LG: I’m sure you ensure the very highest levels of satisfaction in your personal life as well. What do you do when you’re not in the pool?
JH: Well, I live on the Upper West Side with my partner, Tony, and we spend weekends upstate in the Hudson Valley. I’m an obsessive collector of off-the-beaten-path Christmas music, and convene friends into a group called The Queen Family Singers for an annual Christmas/Show tune mashup.
LG: That does explain the eggnog.
JH: In case that’s not gay enough, a group of friends and I also created the Paul Lynde Theatre Society, basically a reason to take in gay theatre — the good, the bad and the sublime.

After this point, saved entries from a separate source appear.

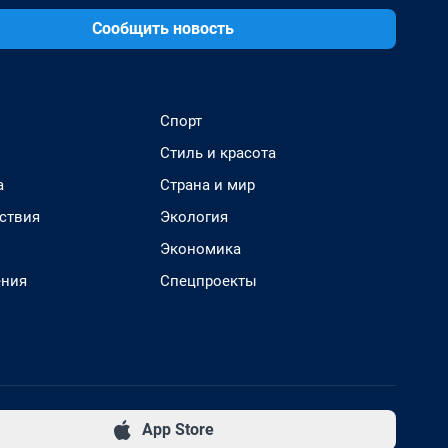
Сообщить новость
Спорт
Стиль и красота
а
Страна и мир
ствия
Экология
Экономика
ения
Спецпроекты
App Store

LG: The first thing was gay enough. So, you refer to yourself as the Lane 5 Den Mother. What do you mean by that?
JH: Oh, you know. [Sings] Kids! I don’t know what’s wrong with these kids today!
LG: [Does a quick Google search and learns that Joe has made an obscure Paul Lynde reference from “Bye Bye Birdie.” Decides reference wins prize for “gay enough.”]
JH: Actually, I appreciate the way TNYA is accessible to people who are not star swimmers, often coming late to swimming.
LG: As a gatekeeper I am duty-bound to clarify that he means late in life, not late for practice.
JH: I know how anxious it can be for people starting out, so I do my best to welcome, to translate, and to reassure.
LG: It sounds like you ensure the very highest levels of satisfaction in the pool as well, and it is greatly appreciated. TNYA is lucky to have you.[The two clink glasses and depart, leaving behind the faint sound of jingle bells.]